Pour leur faciliter l’approfondissement de ce qui est appris, il est important de poser aux élèves des questions de clarification. Par exemple, de leur demander: Pourquoi? Et si…? Comment le savez-vous? Il faut constamment les faire alterner entre problèmes résolus et problèmes qu’ils doivent résoudre, les explications fournies dans le premier cas permettant d’aller au-delà de la simple application mécanique de recettes dans la résolution de problèmes.

Voici pour finir deux manières de les aider à mémoriser ce qui a été appris.

Il faut pratiquer l’apprentissage échelonné (ou distribué), autrement dit, faire une série d’essais successifs entre lesquels on laisse des intervalles de temps. En sus des évaluations sommatives ou formatives, il faut évaluer les élèves dans le but spécifique d’accroître la rétention de ce qui est appris: pour cela, on conçoit des épreuves demandant spécifiquement aux élèves de s’en souvenir.

… et ses résultats

Comment tout cela est-il présenté aux futurs maîtres du primaire et du secondaire dans les 48 manuels examinés aux États-Unis?

Les réponses donnent le vertige.

Aucun manuel ne présente chacune des six stratégies. Dans les meilleurs des cas, deux seulement le font. 59% n’en présentent aucune. La stratégie «poser aux élèves des questions de clarification» est celle qui est la plus répandue, mais l’exposé de toutes les stratégies est typiquement toujours trop bref et ne consiste qu’en quelques phrases.

La conclusion à laquelle les auteurs parviennent est que les manuels n’enseignent pas certaines choses cruciales que l’on sait sur les manières dont les élèves apprennent, un savoir qui est pourtant d’une importance indéniable dans la formation des futurs enseignants.

Certes, ces manuels leur enseignent peut-être, par ailleurs, des choses de valeur. Mais du point de vue pourtant immensément important de l’apprentissage et de ses conditions, ils sont dans le même cas qu’un manuel de biologie qui n’enseignerait pas la photosynthèse – pour reprendre un exemple des auteures – ou qu’un manuel d’ingénierie qui n’enseignerait pas ce qu’on doit savoir pour construire un pont solide – pour prendre le mien.
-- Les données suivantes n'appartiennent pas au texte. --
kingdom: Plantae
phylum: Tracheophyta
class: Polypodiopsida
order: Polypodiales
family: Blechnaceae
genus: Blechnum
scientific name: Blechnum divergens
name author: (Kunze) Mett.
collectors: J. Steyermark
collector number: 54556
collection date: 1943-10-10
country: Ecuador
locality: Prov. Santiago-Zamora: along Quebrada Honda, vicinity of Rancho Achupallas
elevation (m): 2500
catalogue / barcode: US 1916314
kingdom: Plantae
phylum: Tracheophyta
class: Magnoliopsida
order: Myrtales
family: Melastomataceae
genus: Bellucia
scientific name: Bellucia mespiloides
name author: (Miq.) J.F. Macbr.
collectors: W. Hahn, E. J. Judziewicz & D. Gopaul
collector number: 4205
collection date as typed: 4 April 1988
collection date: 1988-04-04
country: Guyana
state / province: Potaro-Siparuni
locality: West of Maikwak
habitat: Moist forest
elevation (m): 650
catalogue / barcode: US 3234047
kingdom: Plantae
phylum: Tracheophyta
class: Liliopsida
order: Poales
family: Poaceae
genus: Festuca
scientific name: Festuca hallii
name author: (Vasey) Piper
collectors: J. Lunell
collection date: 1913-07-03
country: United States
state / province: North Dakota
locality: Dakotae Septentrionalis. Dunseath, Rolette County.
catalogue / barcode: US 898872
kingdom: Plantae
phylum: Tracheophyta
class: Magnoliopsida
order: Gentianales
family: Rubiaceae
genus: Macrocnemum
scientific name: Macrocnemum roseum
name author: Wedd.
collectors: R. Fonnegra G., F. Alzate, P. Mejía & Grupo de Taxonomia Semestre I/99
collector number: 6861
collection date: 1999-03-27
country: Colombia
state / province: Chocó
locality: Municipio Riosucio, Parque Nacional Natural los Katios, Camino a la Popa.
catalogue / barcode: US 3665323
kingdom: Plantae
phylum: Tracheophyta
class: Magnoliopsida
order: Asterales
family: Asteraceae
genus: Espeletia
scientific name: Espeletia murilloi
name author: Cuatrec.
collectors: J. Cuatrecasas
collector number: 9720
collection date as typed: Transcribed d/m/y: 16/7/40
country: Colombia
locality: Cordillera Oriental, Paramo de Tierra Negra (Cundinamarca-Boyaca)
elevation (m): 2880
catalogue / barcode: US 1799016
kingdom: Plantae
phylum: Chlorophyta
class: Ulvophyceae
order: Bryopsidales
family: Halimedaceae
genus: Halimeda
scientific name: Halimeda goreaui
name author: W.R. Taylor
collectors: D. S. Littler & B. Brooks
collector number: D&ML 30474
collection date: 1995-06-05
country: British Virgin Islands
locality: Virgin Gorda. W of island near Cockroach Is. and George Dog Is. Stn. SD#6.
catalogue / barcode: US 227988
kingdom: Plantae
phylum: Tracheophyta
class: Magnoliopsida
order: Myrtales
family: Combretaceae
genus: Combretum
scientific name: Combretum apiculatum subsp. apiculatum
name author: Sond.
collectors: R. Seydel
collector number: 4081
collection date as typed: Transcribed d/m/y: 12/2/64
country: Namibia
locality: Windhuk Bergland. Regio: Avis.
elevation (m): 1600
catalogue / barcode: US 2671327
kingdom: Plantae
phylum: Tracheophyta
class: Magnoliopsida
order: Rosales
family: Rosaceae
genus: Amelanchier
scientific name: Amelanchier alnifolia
En d’autres termes, il est vraisemblable que des dizaines de milliers de personnes diplômées en enseignement, aux États-Unis, partent chaque année pratiquer leur métier en ignorant des choses qu’elles devraient connaître pour enseigner, en ignorant aussi pourquoi certaines choses fonctionnent et pas d’autres – ce qui les laisse à la merci des modes et des légendes pédagogiques qu’elles ont sans doute rencontrées dans leur formation et qu’elles rencontreront certainement ensuite dans leur pratique.

Les recommandations des auteures sont celles qu’on devine, et plutôt que de les rappeler, je ne résiste pas à la tentation de transposer un peu tout cela chez nous…

Et chez nous?

Quiconque a œuvré en éducation ou en formation des maîtres au Québec – et a conservé un peu d’esprit critique – ne peut en douter: une enquête comme celle-là menée chez nous serait la bienvenue.

Je soupçonne toutefois que les manuels utilisés chez nous en formation des maîtres en matière de théories de l’apprentissage sont si rares qu’on aura du mal à reproduire l’expérience américaine. On devra donc en bonne partie se rabattre sur des notes de cours, des recueils de textes photocopiés, des «powerpoints» et autres ressources de ce genre.

Une prédiction?

Je dois dire que mes 25 années passées dans ce milieu à y constater la quantité extraordinaire de cours bidon qui s’y donnent, à entendre les étudiants s’en plaindre et à recenser les légendes pédagogiques qu’on y propage me font craindre le pire…

J’aimerais me tromper…

[1] Laura Pomerance, Julie Greenberg et Kate Walsh, Learning About Learning. What Every Teacher Needs to Know, National Council on Teacher Quality, Janvier 2016. Accessible ici.